Copy the lines below that contain "dasharray".

********************

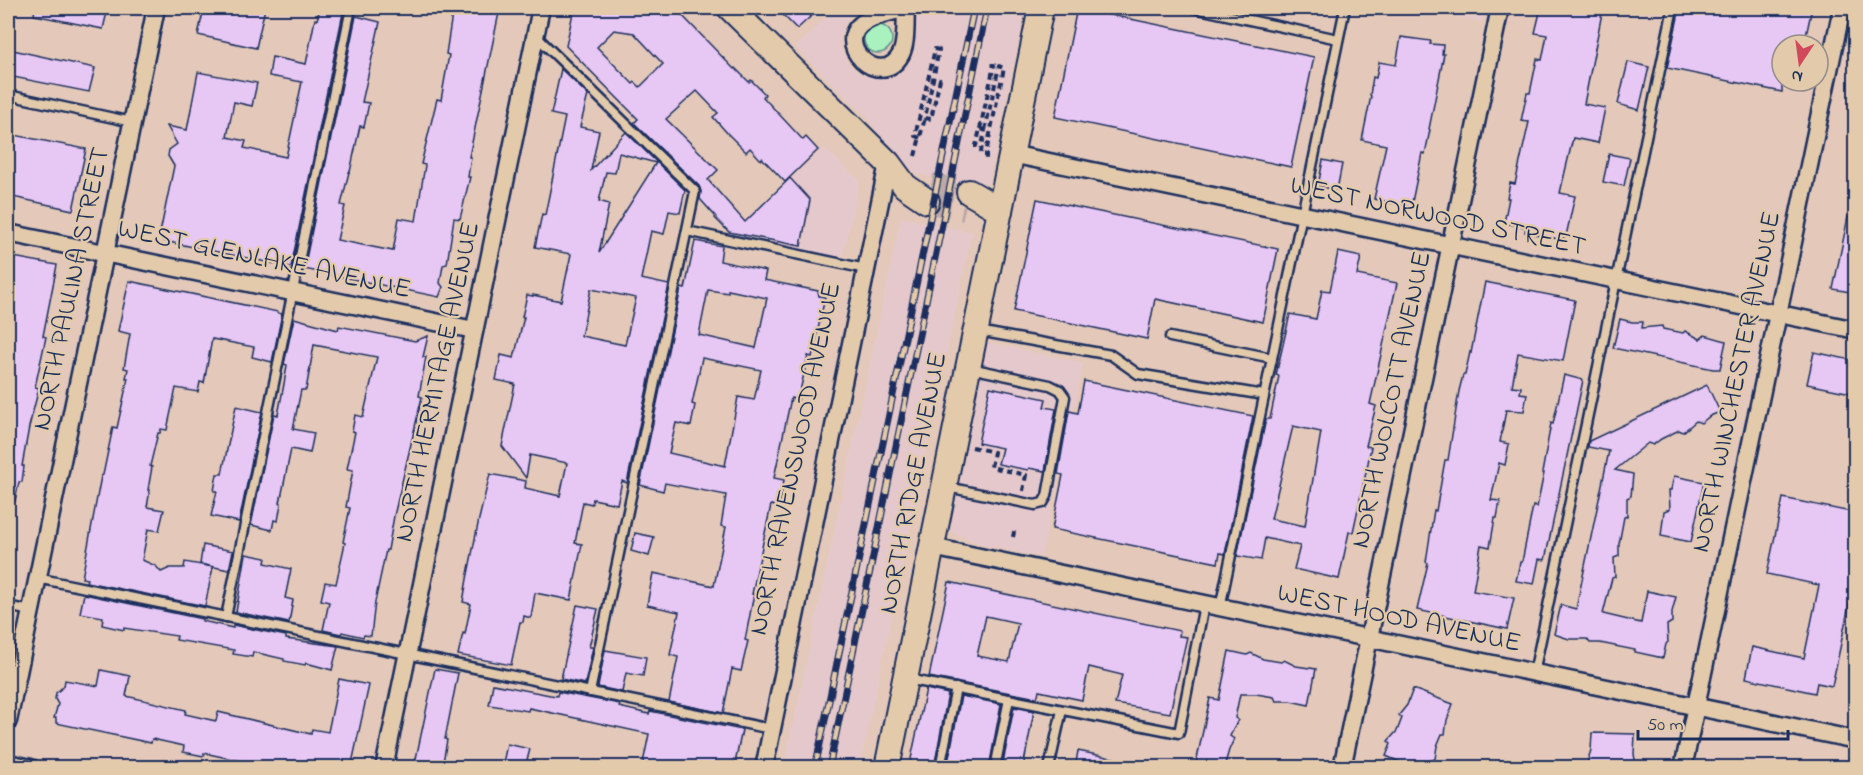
<svg xmlns="http://www.w3.org/2000/svg" width="1863" height="775" font-family="'Indie Flower',sans-serif">
<style>
.built{fill:#e5c8cb}
.green{fill:#a9f2c0;stroke:#62908f;stroke-width:1.5}
.building{fill:#e7c7f4;stroke:#1b2f5e;stroke-width:1.5;fill-rule:evenodd}
.lines{fill:none;stroke-linecap:round;stroke-linejoin:round}
.secondary-tunnel{stroke:#bcaaa8;stroke-width:24;stroke-dasharray:24 12;stroke-linecap:butt}
.service-casing{stroke:#1b2f5e;stroke-width:13}
.minor-casing{stroke:#1b2f5e;stroke-width:21}
.secondary-casing{stroke:#1b2f5e;stroke-width:28}
.path{stroke:#1b2f5e;stroke-width:4;stroke-dasharray:6 4.5;stroke-linecap:butt}
.service{stroke:#e3caab;stroke-width:8}
.minor{stroke:#e3caab;stroke-width:16}
.secondary{stroke:#e3caab;stroke-width:24}
.rail-casing{stroke:#1b2f5e;stroke-width:7}
.rail{stroke:#e3caab;stroke-width:4.5;stroke-dasharray:14;stroke-linecap:butt}
.labels{text-anchor:middle;dominant-baseline:central;stroke-width:4.5;stroke-linejoin:round;paint-order:stroke}
.street-label{font-size:27px;fill:#1b2f5e;stroke:#e3caab}
</style>
<rect width="100%" height="100%" fill="#e4c9ba"/>
<filter id="ink" filterUnits="userSpaceOnUse"><feTurbulence type="fractalNoise" baseFrequency=".0167" numOctaves="2"/><feDisplacementMap in="SourceGraphic" scale="12" xChannelSelector="R" yChannelSelector="G"/><feConvolveMatrix kernelMatrix="1 2 1 2 8 2 1 2 1" color-interpolation-filters="sRGB"/></filter>
<g filter="url(#ink)">
<g class="built">
<path d="M836 8H862L852 14 845 24 840 36 842 50 849 64 860 73 870 77 880 78 893 75 910 62 914 46 919 8H1026L988 184 985 186H968L917 174 906 166 883 145 868 118 796 48Z"/>
<path d="M1413 8H1485L1482 22Z"/>
<path d="M824 148 860 181 842 259 727 235Z"/>
<path d="M901 217 972 232 860 767H784Z"/>
<path d="M985 342 1084 363 1041 557 984 545 949 531 945 524Z"/>
</g>
<circle class="green" cx="878" cy="39" r="14"/>
<g class="building">
<path d="M35 8H108L103 29 34 15Z"/>
<path d="M204 8H265L256 48 198 35Z"/>
<path d="M320 8H339L338 12 343 13 291 267 164 241 160 233 174 166 168 156 169 150 177 144 167 126 187 130 198 72 257 83 252 106 234 102 227 137 246 141 244 148 286 157 302 82 269 76 272 57 306 64 315 19 317 20Z"/>
<path d="M453 8H500L469 157H471L468 177H470L460 219 454 218 447 264 443 265 440 283 443 287 439 297 304 269 356 16 380 22 362 102 369 103 364 127 360 126 350 172H349L341 205 345 206 337 240 393 251 399 218 416 221 425 165 421 164 437 99 441 100 449 55 446 54Z"/>
<path d="M574 8H675L734 69 735 68 749 82 751 80 765 94 763 97 803 140 806 137 818 150 785 182 762 158 761 160 750 148 746 152 728 134 713 117 718 113 697 91 666 119 718 170 708 180 745 222 790 178 810 200 801 246 729 232 715 218 716 217 700 199 701 192 699 186 634 123 638 119 566 46ZM614 30 634 33 663 64 640 87 635 82 633 84 597 47Z"/>
<path d="M776 8H820L797 29Z"/>
<path d="M1077 8 1314 57 1291 167 1055 117Z"/>
<path d="M1541 8H1603L1584 104 1605 108 1598 143 1573 138 1560 193 1575 196 1566 236 1564 235 1563 240 1525 232 1526 227 1504 223 1509 198H1507L1510 183 1515 184 1529 122 1521 121 1527 93H1530L1537 59 1542 60 1547 35 1535 33Z"/>
<path d="M1680 8H1812L1804 45H1782V92L1667 68Z"/>
<path d="M1401 37 1431 41 1430 44 1443 45 1442 54H1444L1429 129 1430 130 1425 154 1422 153 1411 207 1374 199 1386 145 1362 140 1371 96 1370 95 1373 77 1376 78 1379 62 1396 65Z"/>
<path d="M13 50 95 68 89 92 8 76Z"/>
<path d="M1628 62 1649 67 1639 110 1618 104Z"/>
<path d="M561 69 588 95 580 127 599 131 591 170 626 132 685 190 680 213 669 211 664 234 651 231 641 279 669 285 627 483 622 481 617 504 593 499 592 504 583 502 575 543 582 544 571 600 535 593 531 618 524 616 523 622H520L511 665 458 655 463 633 465 634 471 604 463 602 467 579 479 519 490 474 526 481 525 488 560 496 567 463 530 455 526 478 502 446 515 384 496 380 501 355 514 358 524 317H522L527 295 533 296V295L561 301 571 254 535 247 542 214 545 215 565 117 551 114ZM619 153 656 163 599 253 609 204 599 201 606 172 615 173ZM591 289 636 298 625 345 581 336Z"/>
<path d="M9 134 86 149 73 210 8 196V144Z"/>
<path d="M1609 154 1630 158 1624 186 1603 182Z"/>
<path d="M1323 160 1342 164 1337 190 1318 186Z"/>
<path d="M1037 199 1278 249 1263 322 1155 299 1147 339 1014 311Z"/>
<path d="M1848 217 1856 218V293L1833 289Z"/>
<path d="M695 241 722 246 720 261 766 271 764 280 818 291 819 296 825 297 812 357 808 356 798 400 791 398 774 478 784 480 779 507 771 505 752 594H754L745 640 748 641 741 671 732 669 723 713 669 702 678 657 670 655 679 612 647 605 653 573 714 586 726 527 721 526 726 495 665 483 663 491 640 485 681 288 685 289ZM708 290 728 293V290L767 298 756 348 699 335ZM702 358 761 370 754 400 738 397 725 466 669 453 676 423 691 426 695 405 692 404Z"/>
<path d="M1338 252 1361 257 1357 275 1397 283 1370 404 1376 406 1366 446 1371 447 1368 463 1353 532H1349L1339 579 1294 569 1300 546 1265 538 1261 560 1237 556 1266 419H1270L1279 376 1276 375 1290 314 1316 319 1322 290 1330 291ZM1293 426 1321 432 1305 526 1271 519Z"/>
<path d="M8 256 57 265 43 336 46 337 35 387 39 388 29 427 22 466H24L22 482H19L15 501H8Z"/>
<path d="M129 281 278 312V313L282 314 272 362 252 357 254 347 212 339 204 383 200 382 198 392 176 388 167 430 161 429 160 433H158L150 466 152 467 148 490H150L147 507 164 510 159 531 148 529 142 560 156 566 161 572 170 568H184L185 562 213 567 205 606 86 582 87 579 82 578 101 476 103 475 113 427 117 428 128 378H126L128 369 124 368 130 334 118 331Z"/>
<path d="M1485 282 1575 300 1563 361 1518 353 1512 386 1521 387 1520 393 1527 394 1524 411 1506 410 1500 442 1509 444 1505 465 1499 463 1491 500 1500 501 1497 518H1495L1490 547 1481 545 1473 591 1514 598 1507 629 1417 610 1428 563 1426 562 1434 510 1436 511 1445 460H1448L1459 391 1463 375H1465L1470 352 1471 353Z"/>
<path d="M294 318 338 330 339 326 415 341 428 336 423 357H426L419 396 422 397 394 516 388 550H386L375 602 371 636 364 635 363 637 342 632 341 634 323 630 329 602 321 600 325 582 336 584 345 543 343 542 350 508 346 507 353 470 347 469 355 432 352 431 355 415 363 417 377 357 314 345 306 390H301L293 429 314 433 310 453 291 449 280 503H281L278 521 274 520 272 530 251 525 274 414 278 415 284 384 287 365 284 364Z"/>
<path d="M1620 319 1632 322H1643L1642 328 1662 326 1663 329 1683 333 1685 331 1700 339 1705 335 1726 341 1720 369H1713L1613 348Z"/>
<path d="M1814 352 1856 361V394L1807 384Z"/>
<path d="M1564 375 1583 380 1545 560 1539 559 1534 584 1516 581 1520 562H1522L1533 506 1537 507 1544 473H1542L1551 423 1553 424Z"/>
<path d="M1084 381 1253 416 1225 554 1220 553 1218 563 1052 529 1063 475 1058 474 1069 411 1078 413Z"/>
<path d="M1707 385 1720 412 1710 416 1701 423 1696 421 1683 432 1679 430 1661 439 1653 445 1648 443 1615 470 1633 474 1631 496 1627 498V516L1624 517 1619 544V556L1614 558 1615 577 1612 578 1603 614 1641 623 1647 591 1676 597 1672 612V622L1667 625 1668 642 1666 644 1663 658 1635 652V650L1600 643H1590L1587 639H1569L1554 634 1561 605 1576 609 1609 451 1588 447 1589 441Z"/>
<path d="M990 387 1046 399 1044 407 1056 409 1045 471 1029 468 1028 470 998 464 1002 448 978 443Z"/>
<path d="M236 406 262 412 239 522 211 516 217 491H214L217 474H222Z"/>
<path d="M1674 476 1704 482 1691 542 1661 536 1664 511 1670 509 1669 490H1671Z"/>
<path d="M1783 498 1856 513V572L1832 686 1817 683 1815 693 1746 678 1752 647 1804 658 1819 585 1767 574Z"/>
<path d="M635 533 654 537 649 556 631 551Z"/>
<path d="M203 545 233 551 229 570 200 564Z"/>
<path d="M246 554 266 558 265 563 291 569 285 598 293 600 289 623 236 612Z"/>
<path d="M949 582 1180 631 1179 636 1187 637 1170 713 1115 704 1122 675 1089 667 1082 700 1039 691 1037 698 929 677ZM986 616 1018 623 1009 662 977 656Z"/>
<path d="M84 594 202 619V621L233 628V625L286 636V639L338 646 332 670 306 663 305 665 284 661V659L253 652 252 657 233 654 234 650 176 640 177 636 124 628V630L102 625 103 617 80 613Z"/>
<path d="M577 605 598 609 589 647H593L585 684 561 679Z"/>
<path d="M605 650 646 657 643 676 626 673 622 692 598 687Z"/>
<path d="M1229 651 1247 655 1251 653 1263 659 1281 662 1284 660 1296 666 1316 669 1309 705 1290 701H1276L1274 697 1256 694H1240L1235 718 1238 720 1230 736 1234 739 1229 750 1225 764 1219 763 1218 768H1195L1210 698 1219 700Z"/>
<path d="M435 669 458 673 445 739 447 740 442 768H414Z"/>
<path d="M101 670 130 676 126 696 186 710 185 714 216 721 218 712 311 734 312 729 328 732 339 679 369 685 351 768H273L204 753V756L183 752 184 746 152 739 151 743 56 723V718H54L58 704 55 699 56 693 64 686 65 680 98 686Z"/>
<path d="M493 684 550 695 557 696 558 692 620 704 619 707 649 714 650 711 742 730 734 768H642L649 734 529 708 528 711 489 705Z"/>
<path d="M926 689 948 694 934 768H909Z"/>
<path d="M1413 689 1453 704 1447 720 1445 734H1442L1437 746 1435 759 1432 760 1428 768H1414L1386 756 1391 744 1388 741 1397 731 1402 718 1399 715 1407 705Z"/>
<path d="M961 696 1001 704 989 768H947Z"/>
<path d="M1014 707 1034 711 1023 768H1002Z"/>
<path d="M1592 733 1635 734 1634 754 1636 765 1628 768H1590L1591 764 1587 763 1591 750Z"/>
<path d="M507 744 530 749 525 768H502Z"/>
<path d="M1078 751 1122 760 1121 768H1075Z"/>
</g>
<g class="lines">
<g class="secondary-tunnel">
<path d="M931 185 969 192"/>
<path d="M927 201 965 209"/>
</g>
<g class="service-casing">
<g id="service">
<path d="M1194 8 1338 39"/>
<path d="M1483 8 1499 11"/>
<path d="M536 36 695 191 590 692"/>
<path d="M8 95 132 122"/>
<path d="M687 231 866 269"/>
<path d="M978 331 1111 355 1138 374 1264 395"/>
<path d="M1170 337 1272 358"/>
<path d="M947 487 1035 505 1043 503 1047 496 1065 397 1060 390 1050 385 970 368"/>
<path d="M37 578 771 729"/>
<path d="M8 606 30 611"/>
<path d="M1220 608 1345 8"/>
<path d="M226 617 351 8"/>
<path d="M1534 673 1673 8"/>
<path d="M907 679 1179 733 1204 605"/>
<path d="M940 768 956 688"/>
<path d="M995 768 1009 699"/>
<path d="M1049 768 1062 710"/>
</g>
</g>
<g class="minor-casing">
<g id="minor">
<path d="M906 8C905 22 907 42 901 54 881 92 829 42 866 21 878 14 894 12 906 8Z"/>
<path d="M1011 154 1856 330"/>
<path d="M8 233 474 330"/>
<path d="M932 547 1856 740"/>
<path d="M8 721 156 8"/>
<path d="M8 763 31 768"/>
<path d="M384 768 541 8"/>
<path d="M764 768 888 163"/>
<path d="M1342 768 1500 8"/>
<path d="M1683 768 1842 8"/>
</g>
</g>
<g class="secondary-casing">
<g id="secondary">
<path d="M730 8 888 163 905 186 927 201"/>
<path d="M969 192 1000 210"/>
<path d="M887 768 1041 8"/>
</g>
</g>
<g class="path">
<path d="M980 129 994 65H990"/>
<path d="M985 130 999 66 1004 68 986 153V162"/>
<path d="M920 138 915 136 935 49 939 50 925 118 931 119 940 79 942 80"/>
<path d="M974 146H976L980 129 985 130 981 151 986 153"/>
<path d="M915 156 925 118"/>
<path d="M972 447 994 452 991 467 1026 475 1023 491"/>
<path d="M1013 537 1015 527"/>
</g>
<use href="#service" class="service"/>
<use href="#minor" class="minor"/>
<use href="#secondary" class="secondary"/>
<g class="rail-casing">
<g id="rail">
<path d="M815 768 974 8"/>
<path d="M829 768 987 8"/>
</g>
</g>
<use href="#rail" class="rail"/>
</g>
</g>
<g class="labels">
<g class="street-label">
<text transform="translate(1438 217) rotate(12)">WEST NORWOOD STREET</text>
<text transform="translate(264 260) rotate(12)">WEST GLENLAKE AVENUE</text>
<text transform="translate(72 289) rotate(-78)">NORTH PAULINA STREET</text>
<text transform="translate(438 382) rotate(-78)">NORTH HERMITAGE AVENUE</text>
<text transform="translate(1737 382) rotate(-78)">NORTH WINCHESTER AVENUE</text>
<text transform="translate(1392 400) rotate(-78)">NORTH WOLCOTT AVENUE</text>
<text transform="translate(796 459) rotate(-78)">NORTH RAVENSWOOD AVENUE</text>
<text transform="translate(914 483) rotate(-79)">NORTH RIDGE AVENUE</text>
<text transform="translate(1399 619) rotate(12)">WEST HOOD AVENUE</text>
</g>
</g>
<rect width="1863" height="775" fill="none" stroke="#e3caab" stroke-width="30"/>
<rect x="15" y="15" width="1833" height="745" fill="none" stroke="#1b2f5e" stroke-width="2" filter="url(#ink)"/>
<g transform="translate(1800 63) rotate(193)"><circle r="28" fill="#e3caab" stroke="#938c8c" stroke-width="1.5"/>
<path d="M0-4.5L10 22L0 15L-10 22Z" fill="#d1495b"/>
<text y="-9" font-size="16" font-weight="bold" text-anchor="middle" fill="#1b2f5e">N</text>
</g>
<path d="M1638 730v9h150v-9" fill="none" stroke="#1b2f5e" stroke-width="3"/>
<text x="1647" y="730" font-size="18" fill="#1b2f5e" stroke="#e3caab" stroke-width="4.5" paint-order="stroke">50 m</text>
</svg>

********************

- **Response**
.secondary-tunnel{stroke:#bcaaa8;stroke-width:24;stroke-dasharray:24 12;stroke-linecap:butt}
.path{stroke:#1b2f5e;stroke-width:4;stroke-dasharray:6 4.5;stroke-linecap:butt}
.rail{stroke:#e3caab;stroke-width:4.5;stroke-dasharray:14;stroke-linecap:butt}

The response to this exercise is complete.